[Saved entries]
═══
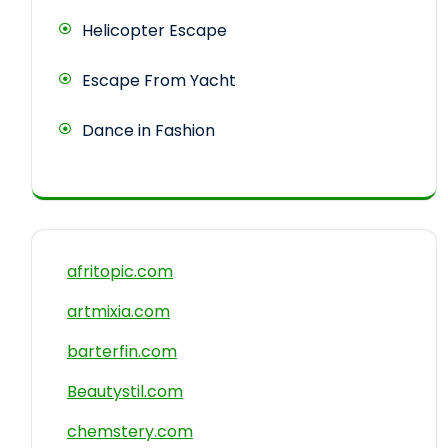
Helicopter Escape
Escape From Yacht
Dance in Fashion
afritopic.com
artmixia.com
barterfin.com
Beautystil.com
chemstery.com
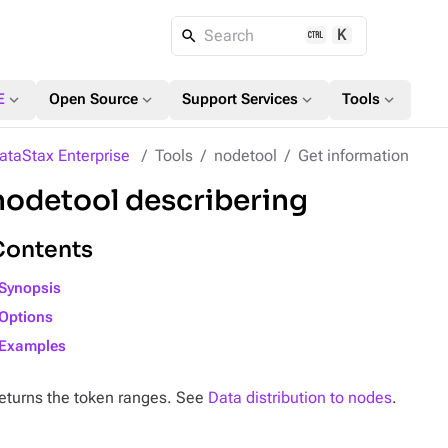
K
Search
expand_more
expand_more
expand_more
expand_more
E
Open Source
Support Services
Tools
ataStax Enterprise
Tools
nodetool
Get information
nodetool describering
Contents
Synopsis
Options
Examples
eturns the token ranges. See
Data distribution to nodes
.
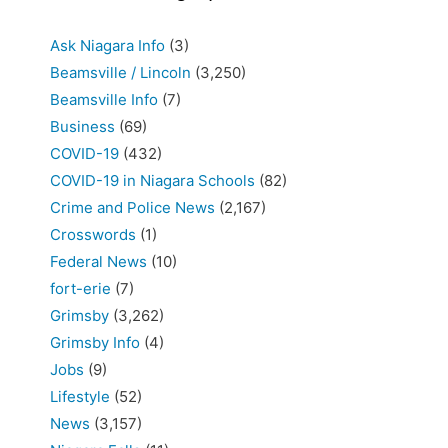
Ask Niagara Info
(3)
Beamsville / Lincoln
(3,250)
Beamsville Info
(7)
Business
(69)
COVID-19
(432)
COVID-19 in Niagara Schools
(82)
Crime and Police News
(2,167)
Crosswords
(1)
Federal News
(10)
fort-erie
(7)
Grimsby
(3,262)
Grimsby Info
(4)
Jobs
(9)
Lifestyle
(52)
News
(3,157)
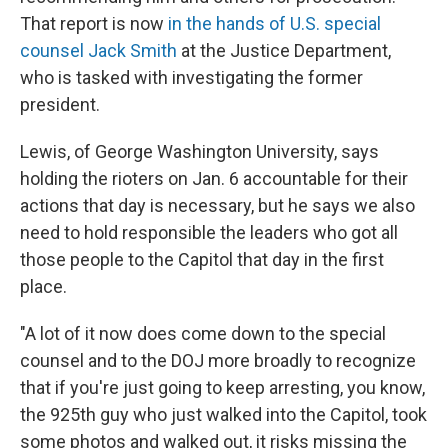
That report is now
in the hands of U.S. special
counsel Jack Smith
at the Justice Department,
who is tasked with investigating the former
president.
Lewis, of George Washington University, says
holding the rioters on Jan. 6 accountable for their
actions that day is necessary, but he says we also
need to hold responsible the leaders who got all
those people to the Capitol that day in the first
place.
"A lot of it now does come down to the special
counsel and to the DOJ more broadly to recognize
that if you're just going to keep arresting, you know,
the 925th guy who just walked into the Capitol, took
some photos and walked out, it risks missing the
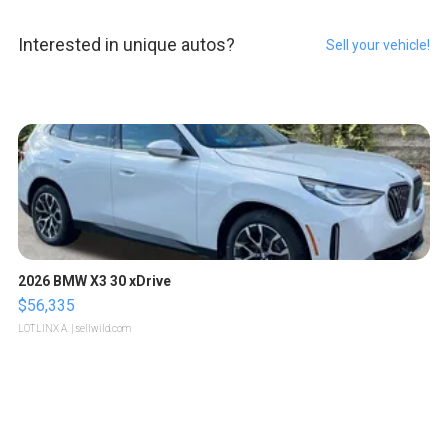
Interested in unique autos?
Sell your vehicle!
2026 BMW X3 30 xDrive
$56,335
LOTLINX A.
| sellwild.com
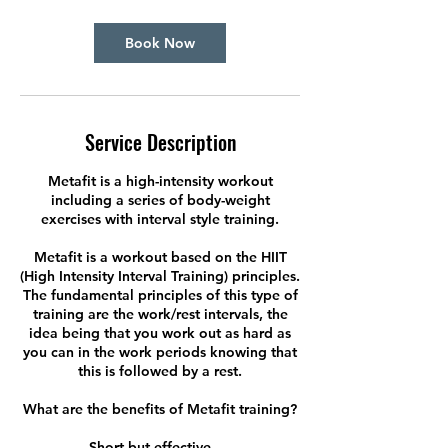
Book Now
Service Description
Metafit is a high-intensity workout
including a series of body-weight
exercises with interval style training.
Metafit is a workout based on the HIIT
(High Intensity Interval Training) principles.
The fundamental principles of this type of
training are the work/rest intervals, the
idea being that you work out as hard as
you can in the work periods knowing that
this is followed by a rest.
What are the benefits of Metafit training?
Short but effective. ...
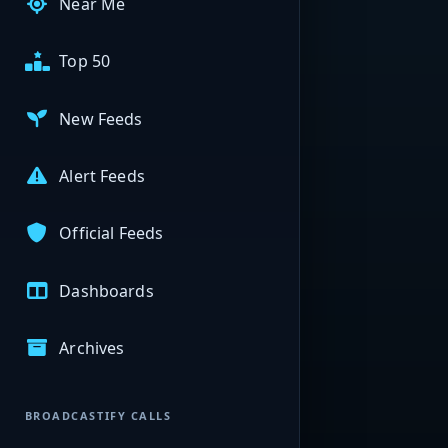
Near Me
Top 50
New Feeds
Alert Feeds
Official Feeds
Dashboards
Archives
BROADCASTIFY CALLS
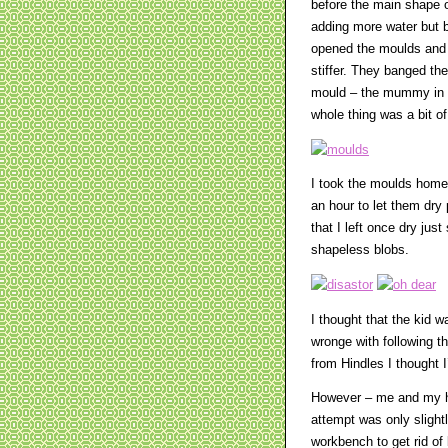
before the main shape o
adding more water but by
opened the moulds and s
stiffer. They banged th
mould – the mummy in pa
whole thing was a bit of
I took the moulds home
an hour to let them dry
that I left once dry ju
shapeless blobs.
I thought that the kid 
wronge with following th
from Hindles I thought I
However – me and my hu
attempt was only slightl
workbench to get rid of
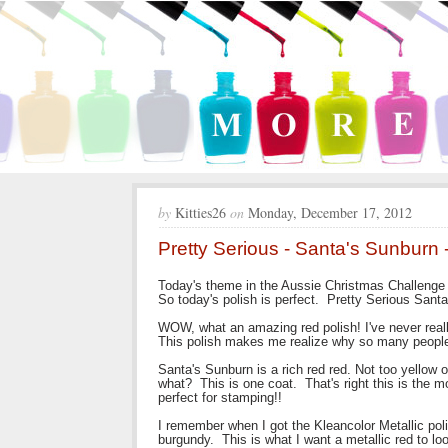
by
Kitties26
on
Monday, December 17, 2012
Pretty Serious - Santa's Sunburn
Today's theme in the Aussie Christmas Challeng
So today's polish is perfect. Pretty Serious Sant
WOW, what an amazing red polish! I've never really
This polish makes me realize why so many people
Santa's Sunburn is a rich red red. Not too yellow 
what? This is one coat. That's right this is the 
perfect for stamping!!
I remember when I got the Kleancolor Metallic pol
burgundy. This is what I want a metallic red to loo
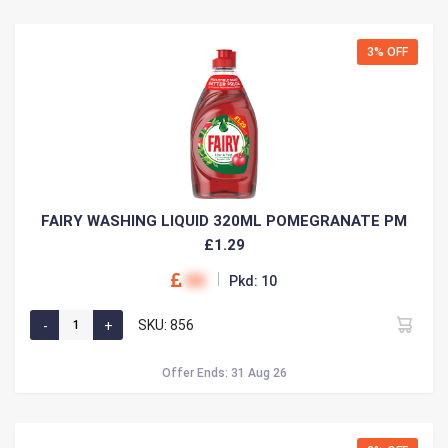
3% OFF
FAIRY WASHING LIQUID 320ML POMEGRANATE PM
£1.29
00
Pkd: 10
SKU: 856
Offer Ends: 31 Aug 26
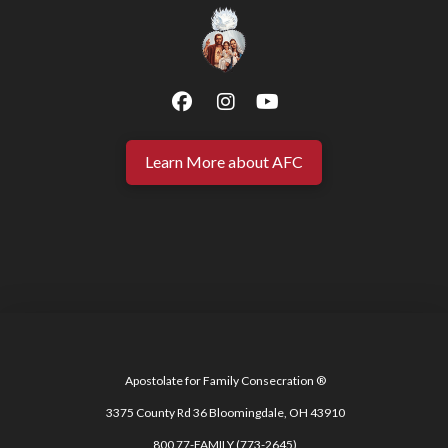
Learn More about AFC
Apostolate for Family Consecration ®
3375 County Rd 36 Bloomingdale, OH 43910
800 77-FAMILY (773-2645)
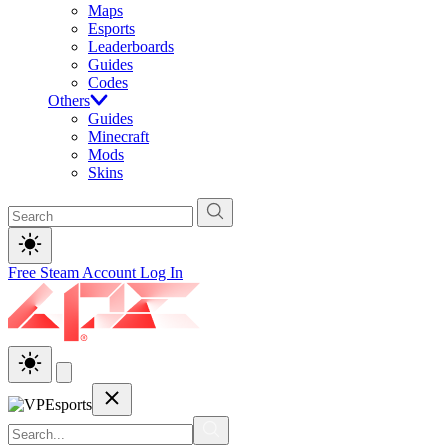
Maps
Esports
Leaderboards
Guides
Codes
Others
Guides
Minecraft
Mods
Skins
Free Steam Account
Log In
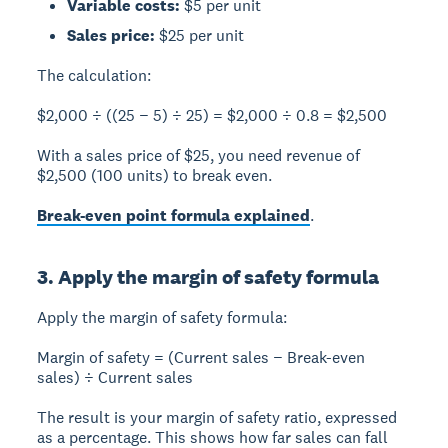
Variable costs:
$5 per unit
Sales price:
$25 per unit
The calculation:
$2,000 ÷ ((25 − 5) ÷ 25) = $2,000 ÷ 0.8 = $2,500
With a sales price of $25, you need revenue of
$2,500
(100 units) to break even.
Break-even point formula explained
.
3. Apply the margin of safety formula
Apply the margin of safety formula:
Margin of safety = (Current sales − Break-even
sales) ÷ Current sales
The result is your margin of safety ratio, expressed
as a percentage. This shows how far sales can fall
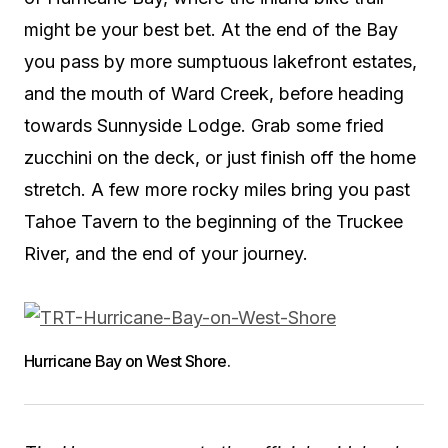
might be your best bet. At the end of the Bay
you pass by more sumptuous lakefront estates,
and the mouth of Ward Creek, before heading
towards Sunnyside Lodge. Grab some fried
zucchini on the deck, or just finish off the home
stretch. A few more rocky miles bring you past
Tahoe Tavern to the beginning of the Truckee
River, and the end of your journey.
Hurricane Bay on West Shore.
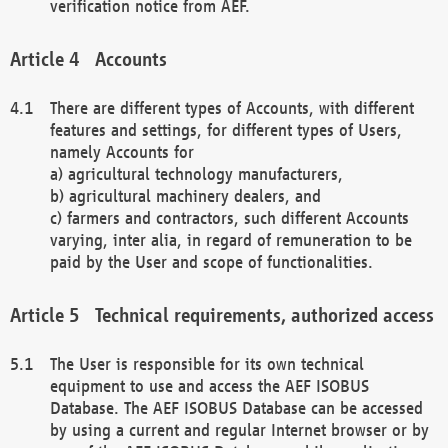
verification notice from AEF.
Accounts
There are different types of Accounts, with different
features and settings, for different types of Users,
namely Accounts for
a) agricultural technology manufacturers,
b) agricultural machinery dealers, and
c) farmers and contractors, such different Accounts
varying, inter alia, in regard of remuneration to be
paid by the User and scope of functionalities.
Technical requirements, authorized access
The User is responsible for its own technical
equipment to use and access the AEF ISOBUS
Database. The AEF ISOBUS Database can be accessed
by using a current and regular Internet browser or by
═══
# Job:
Without the pictures, set down the lines above from the line with "opened the moulds and s" up to and including the line with "(100 units) to break even." exactly as they stand.

# Result for this task:
opened the moulds and s
stiffer. They banged th
mould – the mummy in pa
whole thing was a bit of
I took the moulds home
an hour to let them dry
that I left once dry ju
shapeless blobs.
I thought that the kid 
wronge with following th
from Hindles I thought I
However – me and my hu
attempt was only slightl
workbench to get rid of
by
Kitties26
on
Monday, December 17, 2012
Pretty Serious - Santa's Sunburn
Today's theme in the Aussie Christmas Challeng
So today's polish is perfect. Pretty Serious Sant
WOW, what an amazing red polish! I've never really
This polish makes me realize why so many people
Santa's Sunburn is a rich red red. Not too yellow 
what? This is one coat. That's right this is the 
perfect for stamping!!
I remember when I got the Kleancolor Metallic pol
burgundy. This is what I want a metallic red to loo
3% OFF
FAIRY WASHING LIQUID 320ML POMEGRANATE PM
£1.29
00
Pkd: 10
SKU: 856
Offer Ends: 31 Aug 26
Learn More about AFC
Apostolate for Family Consecration ®
3375 County Rd 36 Bloomingdale, OH 43910
800 77-FAMILY (773-2645)
Maps
Esports
Leaderboards
Guides
Codes
Others
Guides
Minecraft
Mods
Skins
Free Steam Account
Log In
Variable costs:
$5 per unit
Sales price:
$25 per unit
The calculation:
$2,000 ÷ ((25 − 5) ÷ 25) = $2,000 ÷ 0.8 = $2,500
With a sales price of $25, you need revenue of
$2,500
(100 units) to break even.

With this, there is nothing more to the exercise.